Thursday, September 1, 2016

Processing Star Trails

We had our second processing session with Dave. This time we focused on Star Trails. Dave also has an excellent YouTube video about this!
  1. First, load all images into Lightroom
  2. Pick one image to work on.
  3. Adjust White Balance
  4. Increase contrast (to get the star trails out well): move histogram to the right and black point to the right.
  5. Adjust exposure
  6. Increase Whites (brighten stars)
  7. Don't touch blacks - or even lower it to make sky darker.
  8. Now do the same as for the Milky Way shots.
  9. Go back to Library view
  10. Select image, right click, select "Developer Settings" -> "Copy Settings" -> "Select all" -> "Copy"
  11. Then select all images and click "Sync All" - now all settings from the first image are applied to all other images.
  12. Now, right click (all images still selected!) and export to JPG (PSD or TIFF would require A LOT of memory as all images have to be loaded at the same time into Photoshop)
  13. Open Adobe Bridge
  14. Select all images
  15. Load in Photoshop as layers
Now, Photoshop opens with all those images as layers (might take a while!)
  1. Pick a file that has a good foreground (no light pollution, some details...)
  2. Rename it to "Base Layer" and move to bottom of the stack
  3. Select all other Layers
  4. Group them together (name "Star Trails or so)

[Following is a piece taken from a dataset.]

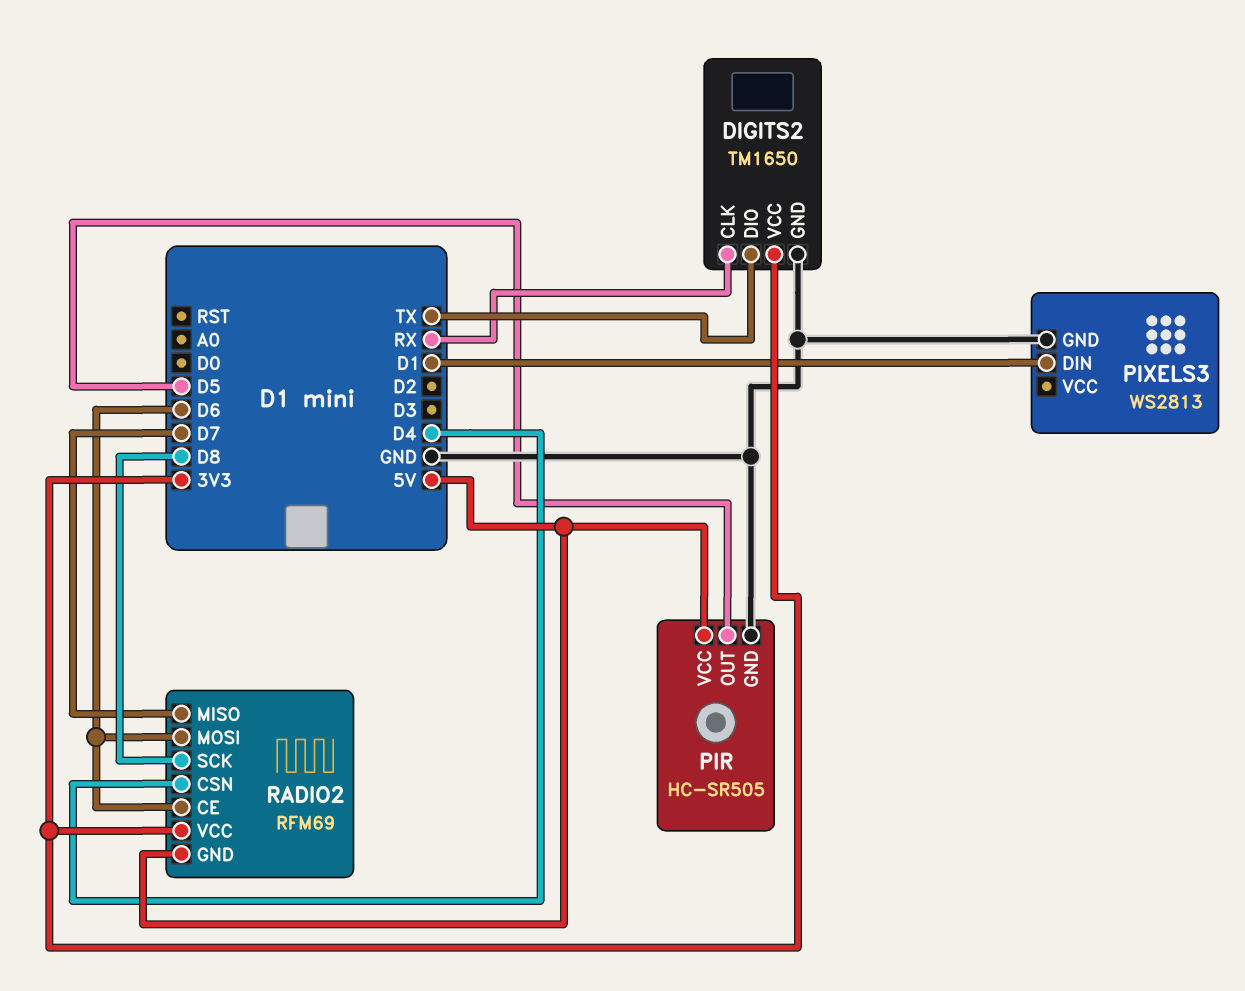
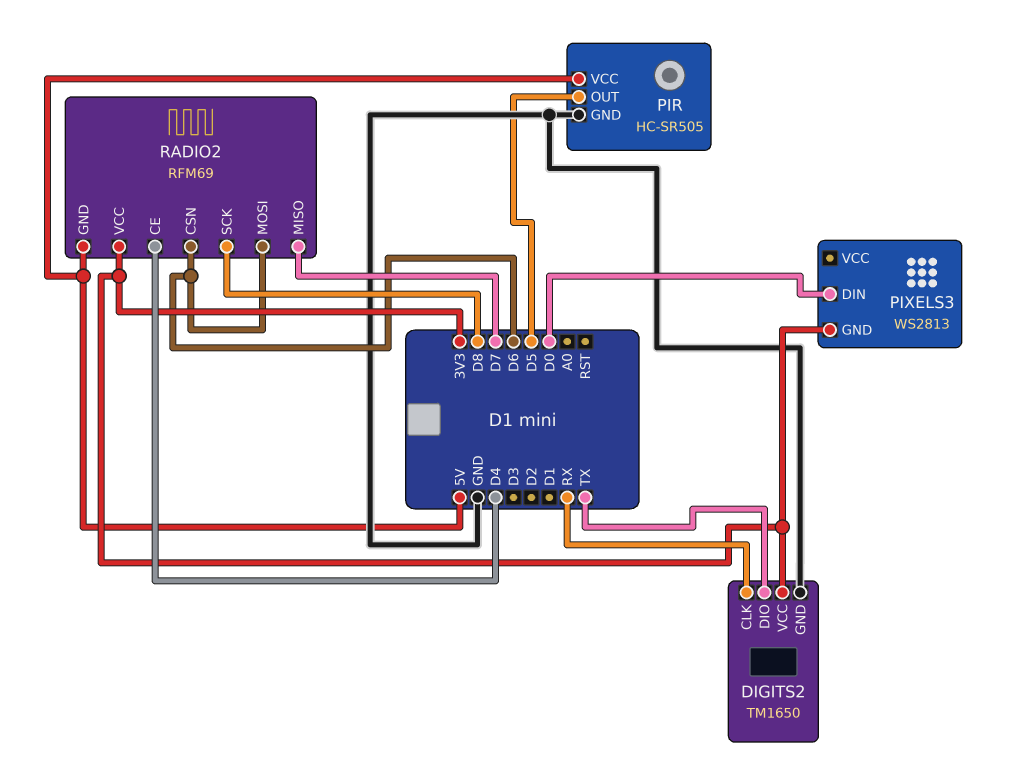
PIXELS3 pin DIN: D1 -> D0
PIXELS3 pin GND: GND -> 3V3
RADIO2 pin CE: D6 -> D4
RADIO2 pin CSN: D4 -> D6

  5. Change Blend Mode for all images to "Lighten" (this picks the brightest pixel of each image for the result making all star trails come out - but it also picks up all of the light pollution and plane streaks :-(
  6. Temporarily move the group down
  7. Add a layer mask to the "Base Layer" image
  8. Add a lot of contrast (make foreground black and sky VERY bright) by moving midtones to the left and black point to the right)
  9. Use Dave's Actions
  10. Remove this layer and move Star trails back to the top
  11. Now select a channel where the foreground is white and the rest is black
  12. Add it as a layer mask to the Star Trails group and paint into it to reveal the foreground from the Base Layer image
  13. Now cleanup plane trails with the Stamp tool (Dave did it on the entire image, I found it easier to do on each individual image - though it takes A LONG time!)
  14. Now delete all channels and run Actions again - now we have the real channels for our image
  15. And now process the image similar to the Milky Way image:
    1. Pick an area / objects to modify (e.g. make stars brighter)
    2. Select mask where area / objects are white
    3. Pick Adjustment
    4. Make adjustment
    5. Create Group
    6. Add Layer Mask and reveal/hide the area
  16. And at the very end remove noise from the foreground as before.